The Northern Ireland backstop and the border: interim report Contents


Political deadlock over the Northern Ireland Protocol, also known as the backstop, has become the major obstacle to the Government securing parliamentary support for the Withdrawal Agreement and an orderly exit from the European Union on 29 March 2019.

The UK, Ireland and the EU unanimously agree that there can be no return to a hard border on the island of Ireland and that the many forms of cross-border cooperation which have developed since the Good Friday/Belfast Agreement must be protected. Irrespective of the profound consensus around this view, disagreement over how to deliver this shared goal has brought the UK’s exit negotiations to a standstill and increased the likelihood of the UK leaving without a deal on 29 March 2019 and the possibility of not leaving at all.

The key contention between the UK and EU negotiating positions on the backstop derives from their differing approaches to avoiding a hard border. The UK favours “specific solutions” such as maximum facilitation whereas the EU has advocated that either Northern Ireland or the UK as a whole maintains alignment with EU rules. The backstop arrangements in the Withdrawal Agreement succeed in obviating the need for border infrastructure or related checks and controls on goods travelling across the land border by requiring Northern Ireland to maintain a high degree of alignment with EU rules. As a consequence, goods travelling between Great Britain, which is not required to maintain the same level of EU regulatory alignment, and Northern Ireland will face new trade barriers. This solution sacrifices the integrity of the UK internal market in order to facilitate frictionless cross-border trade between Northern Ireland and Ireland. Concern has also been expressed that the backstop implies a UK-EU customs union will be taken as the baseline for construction of the future UK-EU trading relationship. It is a solution which four of Northern Ireland’s pro-Remain political parties describe as a vital insurance policy but has proved unacceptable to the House of Commons in its current form.

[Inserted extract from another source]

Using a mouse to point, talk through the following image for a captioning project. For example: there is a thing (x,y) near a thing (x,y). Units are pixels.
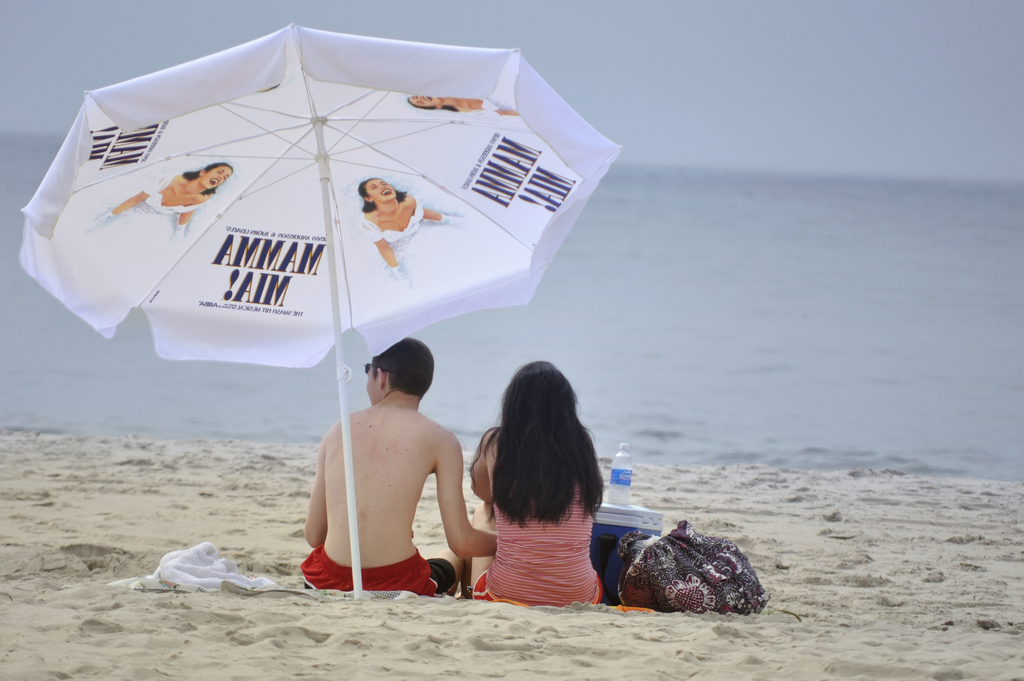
In this image I can see two persons (377,487) sitting. The person (565,536) at right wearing red and white color shirt (520,554) and the person (451,576) at left (318,484) wearing red color short (404,572). I can also see an umbrella (435,226) which is in white color, background (836,365) I can see water (793,190) and sky (759,84) in gray color.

We recommend the EU and UK clarify, in legally recognisable terms, before the 12 March 2019, their joint expectations regarding key phrases in the Withdrawal Agreement which set out the conditions any future UK-EU agreement must meet in order to succeed the backstop. This would build trust and ensure both sides share the same understanding of what a future relationship, that can supersede the backstop, could look like. We also recommend that the Political Declaration be amended, and the preamble to the Protocol be clarified, in a judiciable form, to make absolutely clear that the backstop arrangements are designed to prevent a hard border only and should not be taken as the baseline starting position for negotiations on the future UK-EU relationship.

The Committee has also examined the availability of technical solutions or alternative arrangements for avoiding a hard border in Northern Ireland. The balance of evidence suggests that a technical and systems based approach to keeping the land border on the island of Ireland much as it is today, far from being a ‘unicorn’, is achievable within the Implementation Period anticipated by the Withdrawal Agreement. The principal impediment is a lack of political trust and goodwill between the negotiating parties.